Quelquefois il y a des orages. Ils s’amoncellent à l’horizon, au dessus de la mer. Alors tu sens un drôle de désir en toi, un désir de flammes et de grêle. Toutes tes feuilles se mettent à vibrer et à tourner follement. La terre fendue par la sécheresse appelle l’eau. Elle serre son étau autour de tes pieds. De grands oiseaux noirs tournoient au dessus de toi. Tu ne les vois pas, tu ne les entend pas, mais tu sais qu’ils sont là. Les passereaux s’assemblent dans tes branches. Ils crient tous ensemble, mais eux non plus tu ne les entend pas. Ce qui est bien quand tu es un arbre, c’est le silence qu’il y a tout le temps. Tu sens les vibrations de l’air, la chaleur dense, le désir de l’eau. Les gros nuages arrivent à toute vitesse, et ils crèvent au dessus de la colline. La terre à ce moment là se met à bailler. Les fissures élargissent leurs lèvres, et l’eau entre. Il y a tellement de désir et de soif que c’est presque douloureux. Ensuite les gouttes épaississent et elles tombent très fort sur les feuilles qui se déplient, elles ruissellent en faisant leur bruit de cataracte, elles coulent le long des rides du tronc, elles descendent entre les racines, puis dans la terre, elles s’enfoncent en creusant des trous. C’est bien de sentir l’au froide couler le long des branches et du tronc, en cassant au passage quelques brindilles et en faisant tomber quelques olives. Tu reçois toute cette eau sans bouger, sans rien dire. Quand tu es un arbre, tu es tellement uni avec la terre que c’est comme si tu faisait partie d’elle, et tout ce qui lui arrive, la chaleur, le froid, la pluie tu le ressens de la même façon qu’elle. 
Voyages de l’autre côté ; J.M.G. Le Clézio 1975 (Gallimard collection l’imaginaire).

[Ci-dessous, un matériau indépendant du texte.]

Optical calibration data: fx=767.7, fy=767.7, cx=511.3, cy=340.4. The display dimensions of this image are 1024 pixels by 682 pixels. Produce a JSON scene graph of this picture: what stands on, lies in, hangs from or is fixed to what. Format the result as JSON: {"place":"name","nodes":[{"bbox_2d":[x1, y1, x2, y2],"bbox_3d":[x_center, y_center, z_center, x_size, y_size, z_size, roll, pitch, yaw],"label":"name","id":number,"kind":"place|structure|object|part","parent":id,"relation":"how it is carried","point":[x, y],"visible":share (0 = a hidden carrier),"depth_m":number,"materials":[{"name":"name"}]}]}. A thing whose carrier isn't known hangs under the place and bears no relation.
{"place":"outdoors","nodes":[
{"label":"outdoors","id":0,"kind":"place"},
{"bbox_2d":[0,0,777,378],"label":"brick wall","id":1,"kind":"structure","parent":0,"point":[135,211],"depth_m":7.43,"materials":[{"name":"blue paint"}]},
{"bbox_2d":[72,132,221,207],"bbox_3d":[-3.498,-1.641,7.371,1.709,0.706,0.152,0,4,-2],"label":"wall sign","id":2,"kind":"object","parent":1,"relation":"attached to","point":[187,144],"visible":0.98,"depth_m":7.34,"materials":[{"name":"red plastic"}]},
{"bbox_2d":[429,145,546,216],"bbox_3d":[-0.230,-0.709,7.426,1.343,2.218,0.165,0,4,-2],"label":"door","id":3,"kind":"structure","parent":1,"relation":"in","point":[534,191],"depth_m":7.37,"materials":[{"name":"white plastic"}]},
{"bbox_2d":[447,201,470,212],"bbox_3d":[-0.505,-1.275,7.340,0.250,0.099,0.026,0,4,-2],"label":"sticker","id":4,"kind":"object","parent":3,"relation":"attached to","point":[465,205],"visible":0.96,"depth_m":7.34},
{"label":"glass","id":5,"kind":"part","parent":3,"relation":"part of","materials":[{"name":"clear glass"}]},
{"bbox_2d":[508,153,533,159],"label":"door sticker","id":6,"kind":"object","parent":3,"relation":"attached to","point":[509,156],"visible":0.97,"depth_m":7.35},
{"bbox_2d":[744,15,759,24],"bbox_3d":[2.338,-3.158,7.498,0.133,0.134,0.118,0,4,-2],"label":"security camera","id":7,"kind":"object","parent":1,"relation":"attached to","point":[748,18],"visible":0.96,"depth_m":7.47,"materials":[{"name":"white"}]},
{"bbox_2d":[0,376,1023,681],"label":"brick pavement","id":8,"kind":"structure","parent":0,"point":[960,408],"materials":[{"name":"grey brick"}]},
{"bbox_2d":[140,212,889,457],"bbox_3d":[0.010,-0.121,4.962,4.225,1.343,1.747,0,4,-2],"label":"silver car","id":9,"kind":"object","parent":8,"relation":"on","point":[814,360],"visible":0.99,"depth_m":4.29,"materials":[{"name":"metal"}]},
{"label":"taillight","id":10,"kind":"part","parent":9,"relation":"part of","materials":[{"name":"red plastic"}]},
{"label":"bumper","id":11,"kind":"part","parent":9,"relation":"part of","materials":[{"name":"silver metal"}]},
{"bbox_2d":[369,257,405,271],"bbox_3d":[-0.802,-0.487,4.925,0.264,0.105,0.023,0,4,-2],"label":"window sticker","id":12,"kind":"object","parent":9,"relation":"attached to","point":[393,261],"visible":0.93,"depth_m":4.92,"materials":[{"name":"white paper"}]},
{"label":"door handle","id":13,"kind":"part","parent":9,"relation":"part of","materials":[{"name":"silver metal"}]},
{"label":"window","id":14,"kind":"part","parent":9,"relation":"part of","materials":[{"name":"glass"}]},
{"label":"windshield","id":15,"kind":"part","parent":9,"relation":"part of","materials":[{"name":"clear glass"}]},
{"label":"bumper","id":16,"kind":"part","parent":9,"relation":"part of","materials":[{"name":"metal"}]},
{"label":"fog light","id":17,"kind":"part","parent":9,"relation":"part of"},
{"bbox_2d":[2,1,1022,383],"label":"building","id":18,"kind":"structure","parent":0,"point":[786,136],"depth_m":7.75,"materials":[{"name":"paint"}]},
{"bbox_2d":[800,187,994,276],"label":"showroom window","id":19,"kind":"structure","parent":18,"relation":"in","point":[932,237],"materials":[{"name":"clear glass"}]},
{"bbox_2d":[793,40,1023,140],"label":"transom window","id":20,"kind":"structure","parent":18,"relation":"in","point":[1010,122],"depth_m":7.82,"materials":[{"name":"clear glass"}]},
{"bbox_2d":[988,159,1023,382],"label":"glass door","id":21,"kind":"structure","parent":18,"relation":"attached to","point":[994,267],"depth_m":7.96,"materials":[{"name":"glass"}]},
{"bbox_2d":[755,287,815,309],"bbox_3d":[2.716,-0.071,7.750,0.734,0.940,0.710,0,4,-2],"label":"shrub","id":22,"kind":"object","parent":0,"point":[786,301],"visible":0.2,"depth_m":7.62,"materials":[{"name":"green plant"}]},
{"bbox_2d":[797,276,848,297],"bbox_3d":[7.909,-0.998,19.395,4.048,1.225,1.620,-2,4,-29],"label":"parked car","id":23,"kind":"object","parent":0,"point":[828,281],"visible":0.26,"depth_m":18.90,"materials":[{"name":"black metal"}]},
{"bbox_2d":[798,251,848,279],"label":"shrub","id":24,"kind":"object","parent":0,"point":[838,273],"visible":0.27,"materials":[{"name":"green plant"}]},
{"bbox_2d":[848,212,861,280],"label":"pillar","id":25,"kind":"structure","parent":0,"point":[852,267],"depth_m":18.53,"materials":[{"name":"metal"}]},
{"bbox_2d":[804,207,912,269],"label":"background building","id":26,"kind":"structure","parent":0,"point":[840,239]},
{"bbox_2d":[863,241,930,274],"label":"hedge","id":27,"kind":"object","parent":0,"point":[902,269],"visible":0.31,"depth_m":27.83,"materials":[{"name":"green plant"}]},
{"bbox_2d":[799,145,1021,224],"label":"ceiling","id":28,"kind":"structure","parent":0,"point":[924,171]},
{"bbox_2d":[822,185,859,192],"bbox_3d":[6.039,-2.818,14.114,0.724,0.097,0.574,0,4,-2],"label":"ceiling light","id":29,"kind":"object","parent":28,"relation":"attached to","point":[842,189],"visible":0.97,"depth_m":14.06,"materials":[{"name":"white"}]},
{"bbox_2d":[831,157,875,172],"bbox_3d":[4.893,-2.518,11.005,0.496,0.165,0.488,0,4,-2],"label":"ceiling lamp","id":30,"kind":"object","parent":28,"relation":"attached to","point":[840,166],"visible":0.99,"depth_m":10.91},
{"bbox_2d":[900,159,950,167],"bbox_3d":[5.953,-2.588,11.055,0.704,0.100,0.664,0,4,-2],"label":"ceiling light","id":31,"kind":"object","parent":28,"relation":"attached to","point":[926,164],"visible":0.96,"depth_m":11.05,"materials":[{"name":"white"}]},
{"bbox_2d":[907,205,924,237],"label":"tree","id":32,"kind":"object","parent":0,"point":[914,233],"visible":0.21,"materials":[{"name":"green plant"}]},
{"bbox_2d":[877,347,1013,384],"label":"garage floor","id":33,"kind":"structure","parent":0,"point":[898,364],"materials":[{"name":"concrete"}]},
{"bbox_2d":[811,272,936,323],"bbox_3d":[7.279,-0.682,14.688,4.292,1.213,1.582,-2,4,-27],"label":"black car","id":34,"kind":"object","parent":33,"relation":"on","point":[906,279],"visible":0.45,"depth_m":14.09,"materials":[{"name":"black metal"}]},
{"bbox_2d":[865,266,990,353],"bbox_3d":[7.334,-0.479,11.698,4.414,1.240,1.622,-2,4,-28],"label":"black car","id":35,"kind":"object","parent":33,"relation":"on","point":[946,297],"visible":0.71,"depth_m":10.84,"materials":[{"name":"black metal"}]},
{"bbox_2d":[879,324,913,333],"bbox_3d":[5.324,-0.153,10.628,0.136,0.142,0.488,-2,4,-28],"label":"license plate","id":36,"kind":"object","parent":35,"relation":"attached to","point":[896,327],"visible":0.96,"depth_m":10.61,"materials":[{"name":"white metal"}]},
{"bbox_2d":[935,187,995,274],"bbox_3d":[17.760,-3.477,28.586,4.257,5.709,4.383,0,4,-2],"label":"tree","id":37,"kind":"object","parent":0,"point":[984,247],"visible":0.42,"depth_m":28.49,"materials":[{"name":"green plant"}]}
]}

On y retrouve de nombreux éléments existant dans les méditations taoïstes comme dans celle, par exemple, du « Calendrier de Jade des Rois de la Chine Ancienne » (Lao Wang Yu Li Chen Si) : l’élévation et la distanciation. La scintillance de la lumière. Le paysage extérieur qui devient paysage intérieur, l’assise paisible. Le travail de profondeur sur les sensations en relation avec les Eléments (Bois, Eau, Feu, Terre, Métal (l’éclair). Les jeux des nuages et de la pluie. Le vent et la pluie. Les ondées bienfaitrices. Les veines secrètes qui sont les « méridiens » ou les « coulées » (Jing) de l’acupuncture classique. L’obscurité et la lumière. L’immobilité et l’action. La recherche d’une harmonie simple. Tao.

Tao c’est la Voie.

Cpilée ou "méridien" Jing

La trace laissée par un animal correspond au Jing (méridien) de l’acupuncture. C’est la coulée. 

« C’est en marchant que la Voie se trace, c’est en les nommant que les choses sont délimitées…La juste mesure permet la pratique, la pratique amène un résultat, le résultat représente le succès. Parvenir au succès est proche de Tao. Il faut affirmer ce fait ». Zhuangzi (Tchouang Tseu) L’oeuvre complète, II

« Les êtres multiples du monde font retour chacun à leur racine. Faire retour à la racine, c’est être serein ; être serein c’est retrouver la destinée. Retrouver la destinée c’est le constant. Le constant c’est l’illumination »Daodejing  (Tao Te King)XVI Laozi.